Ordem de serviço
Por favor, reescreva o trecho do texto sobre as gravações em Nelicôte que começa com "Músicas brotavam; muita" e termina em "por anos afora.", alterando "acaso" para "improviso".

Texto para leitura
◇ ◇ ◇ ◇ ◇
No ápice das gravações, Bill e Charlie desertaram em vários momentos e muita gente, para economizar tempo e dinheiro, acabava passando o veraneio em algum aposento de Nelicôte. E Mick? Radicado agora em Paris, ele aparecia às vezes, quando conseguia uma folga de Bianca, para tratar de negócios e de participar das sessões (embora a maior parte dos vocais fosse gravado apenas nas mixagens finais, nos Estados Unidos) Como até Glyn sucumbiu ao estilo de Keith Richards.

Músicas brotavam; muita coisa nascia do acaso, como Ventilator Blues (parceria com Mick Taylor e cujo nome se explica, em parte) e Happy, uma dos mais simples e geniais números de Keith, e que o acompanharia sempre no palco por anos afora.

Com a quase deserção de Watts e Bill, quem estivesse à mão acabava ocupando a vaga deles (Richards, fulo da vida pelo fato de seu baixista fazer corpo mole e ir tocar com o Manassas de Stephen Stills (onde chegou a compor alguma coisa), resolveu apagar quase tudo o que ele havia produzido em Saint-Tropez). Jagger, porém, vendo que, em pouco tempo, todo mundo em Nelicôte estava ao ritmo de seu irmão Glimmer, resolveu dar um jeito na bazófia. Mandou Parsons embora.

Contudo, as coisas mudaram com o novo contexto: o outono chegou, a mansão havia se tornado num conjunto habitacional, as doideiras de Richards e Anita começavam a chamar a atenção, a polícia e a vizinhança estavam começando a desconfiar daquela trupe de mambembes, os dias passavam mais rápido e o prazo de entrega do futuro álbum parecia estar adiado para o Dia de São Nunca.
◇ ◇ ◇ ◇ ◇
Dados de entrada
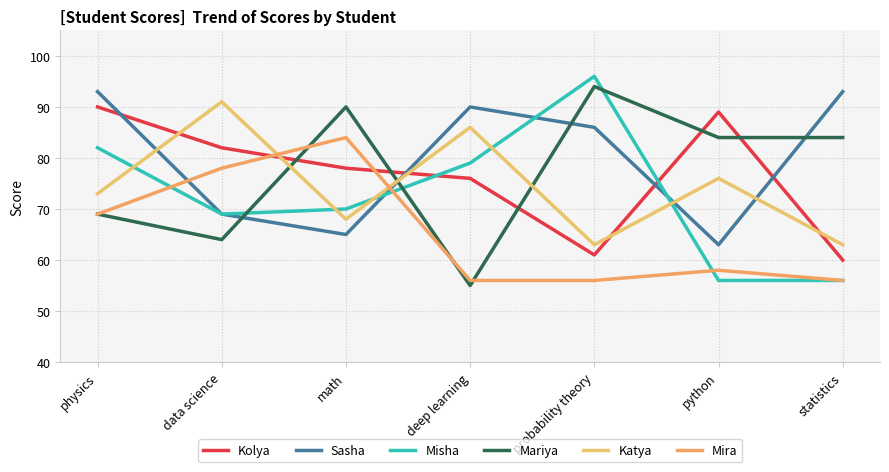

Which series has the widest spread of values?

Misha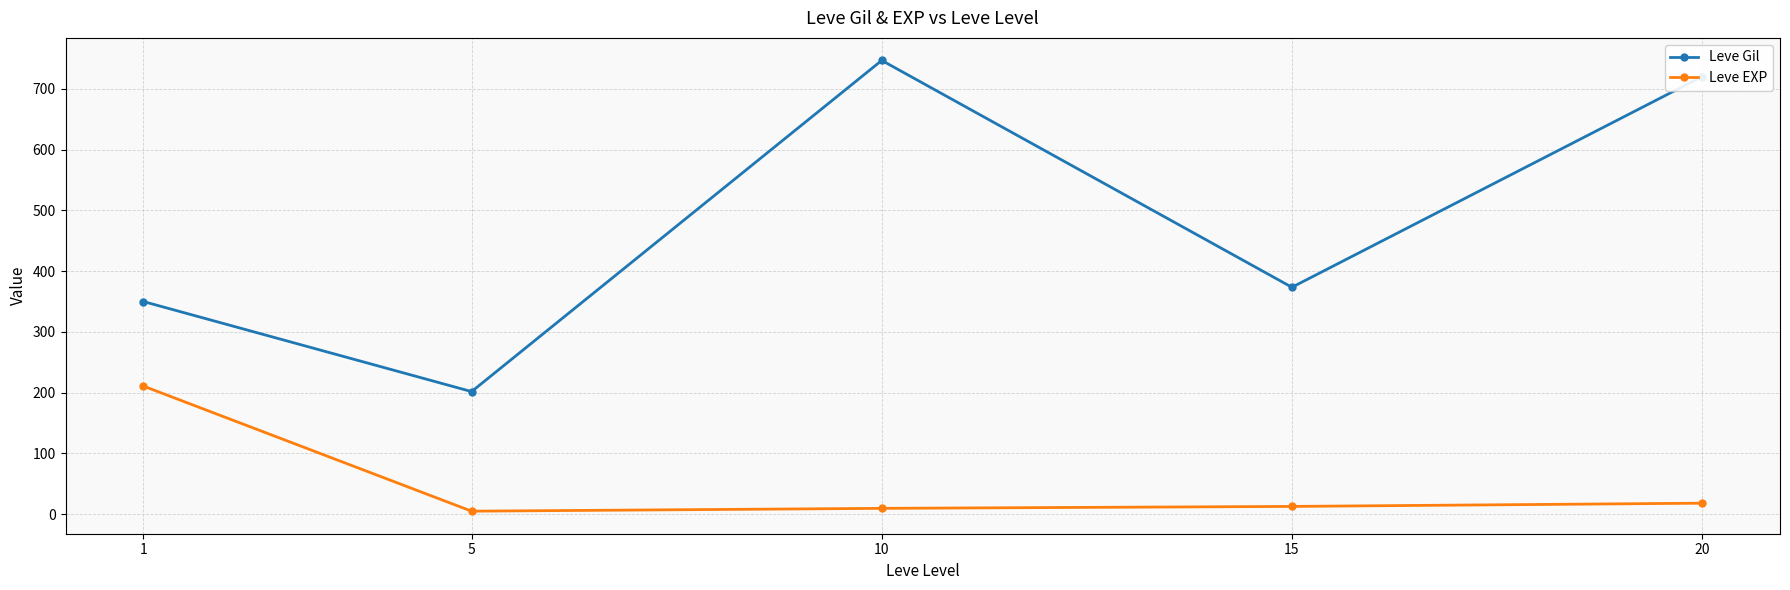

What is the average value of the Leve EXP series?

51.1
◇ ◇ ◇ ◇ ◇
Resultado do exercício
Músicas brotavam; muita coisa nascia do improviso, como Ventilator Blues (parceria com Mick Taylor e cujo nome se explica, em parte) e Happy, uma dos mais simples e geniais números de Keith, e que o acompanharia sempre no palco por anos afora.